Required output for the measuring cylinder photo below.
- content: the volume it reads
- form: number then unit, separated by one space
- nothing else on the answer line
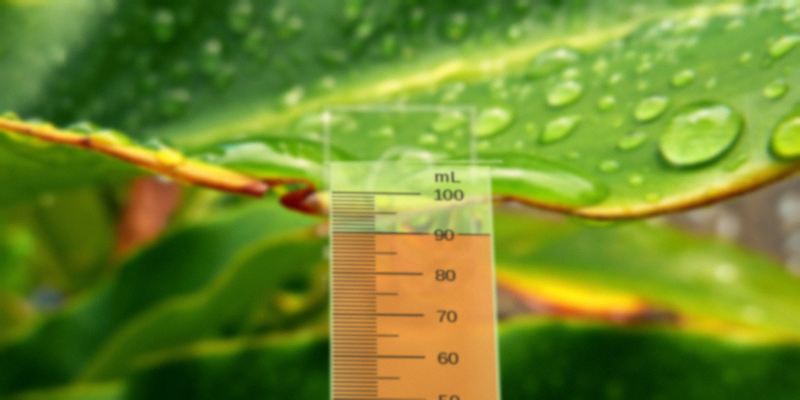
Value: 90 mL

ACTIVITY: Copy every line of the records above verbatim, leaving the pictures out.

WORKED SOLUTION:
Required output for the measuring cylinder photo below.
- content: the volume it reads
- form: number then unit, separated by one space
- nothing else on the answer line
Value: 90 mL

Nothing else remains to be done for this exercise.